Source document
※

What Silver Loading Means for Pricing

There’s a pricing quirk worth knowing about. In 2017, the federal government stopped directly reimbursing insurers for the cost of providing cost-sharing reductions. Insurers still had to offer CSRs by law, so they absorbed the cost by raising Silver plan premiums specifically. This practice became known as “silver loading.”

The result is a bit counterintuitive. Silver plan premiums are artificially inflated compared to other tiers. But because premium subsidies are calculated based on Silver plan prices, those subsidies also got larger. People receiving subsidies generally don’t pay more, and middle-income consumers who aren’t eligible for CSRs have actually benefited: they can choose Bronze or Gold plans with bigger subsidies while avoiding the inflated Silver premiums. If you don’t qualify for subsidies at all, you can often find an identical or near-identical plan outside the Marketplace at a lower price, since off-Marketplace plans aren’t subject to silver loading.

Network Types Within Silver Plans

Silver refers only to the cost-sharing level, not how the plan’s provider network is structured. Within the Silver tier, you’ll find different network types depending on your area:

  • HMO (Health Maintenance Organization): Covers care only from in-network providers except in emergencies. May require you to live or work in the plan’s service area.
  • PPO (Preferred Provider Organization): Lets you see out-of-network providers without a referral, though you’ll pay more for doing so.
  • EPO (Exclusive Provider Organization): Similar to an HMO in that out-of-network care isn’t covered except for emergencies, but typically doesn’t require referrals to see specialists.
  • POS (Point of Service): A hybrid where you pay less for in-network care but need a referral from your primary care doctor to see specialists.

Two Silver plans from different insurers in the same zip code can have very different networks, so checking whether your preferred doctors and hospitals are included matters as much as comparing premiums and deductibles.

※

Dataset entries:
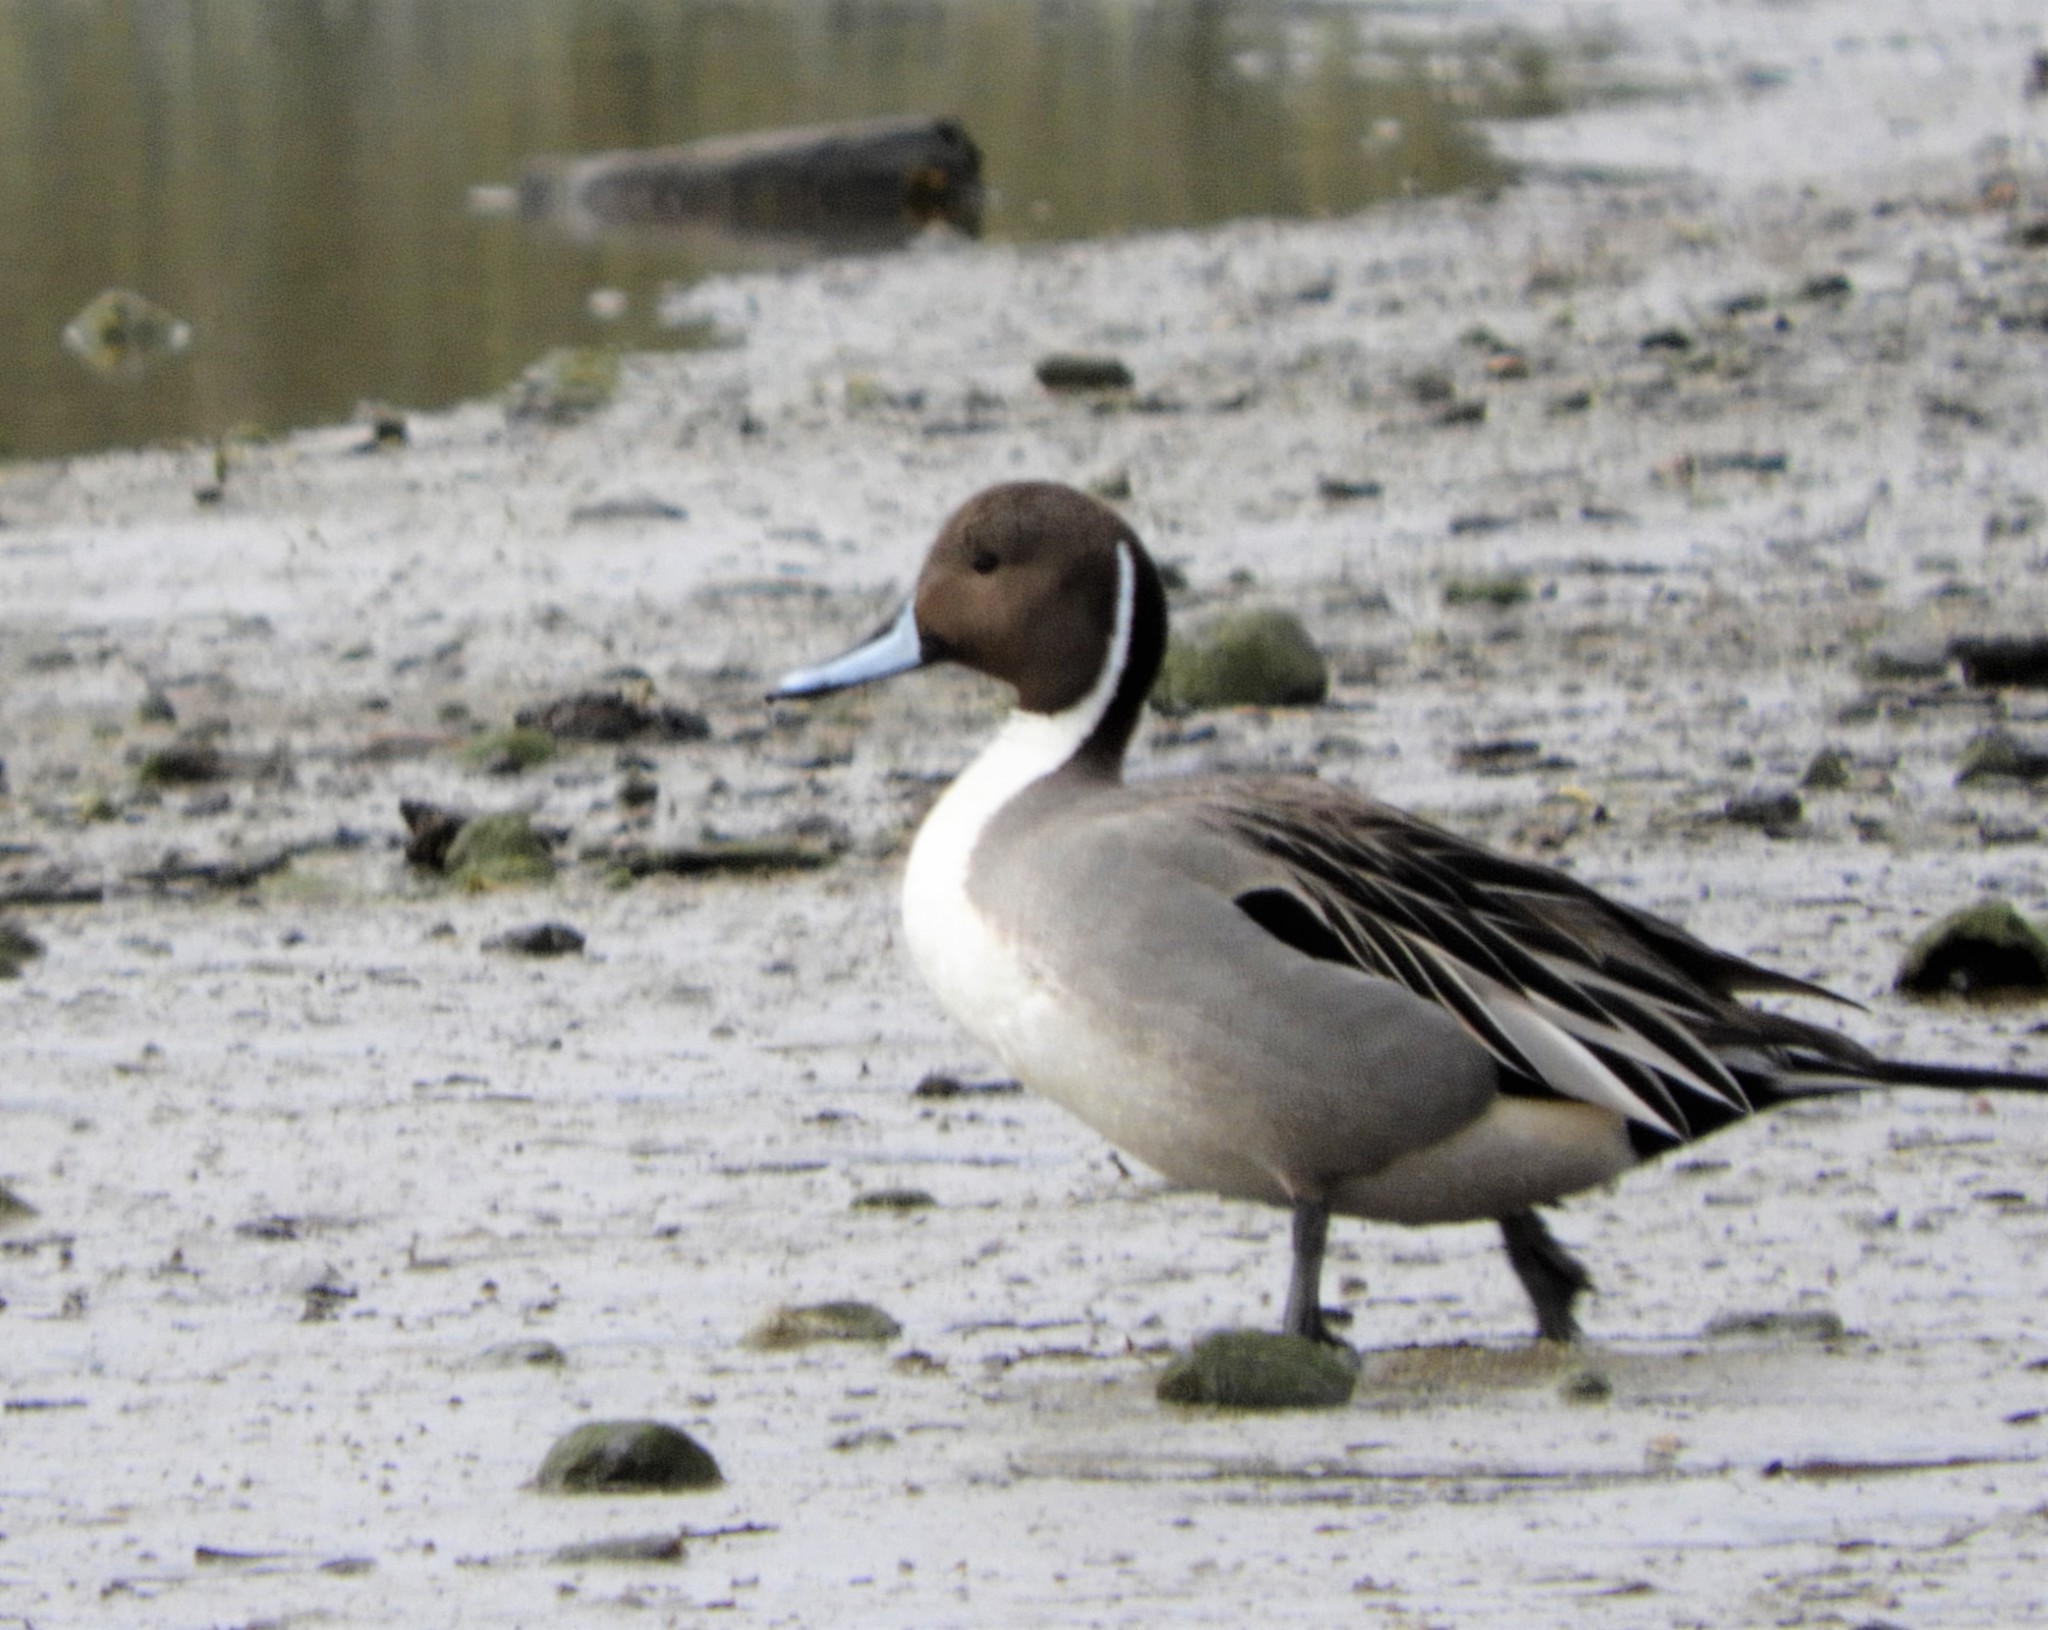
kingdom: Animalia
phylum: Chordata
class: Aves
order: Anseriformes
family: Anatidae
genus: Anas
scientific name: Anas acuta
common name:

※

Check your understanding
1 - Answer these questions from the text on Silver health plans.
(a) In what year did the federal government stop directly reimbursing insurers for the cost of cost-sharing reductions?
(b) What does the text say off-Marketplace plans are not subject to?
(c) Which network type requires a referral from your primary care doctor to see specialists?
2 - Rewrite the passage of the text on Silver health plans between "Silver refers only" and "plan’s service area.", inclusive, replacing "service area" with "coverage region".

Written answers
1 -
(a) 2017
(b) Silver loading
(c) POS (Point of Service)

2 -
Silver refers only to the cost-sharing level, not how the plan’s provider network is structured. Within the Silver tier, you’ll find different network types depending on your area:

  • HMO (Health Maintenance Organization): Covers care only from in-network providers except in emergencies. May require you to live or work in the plan’s coverage region.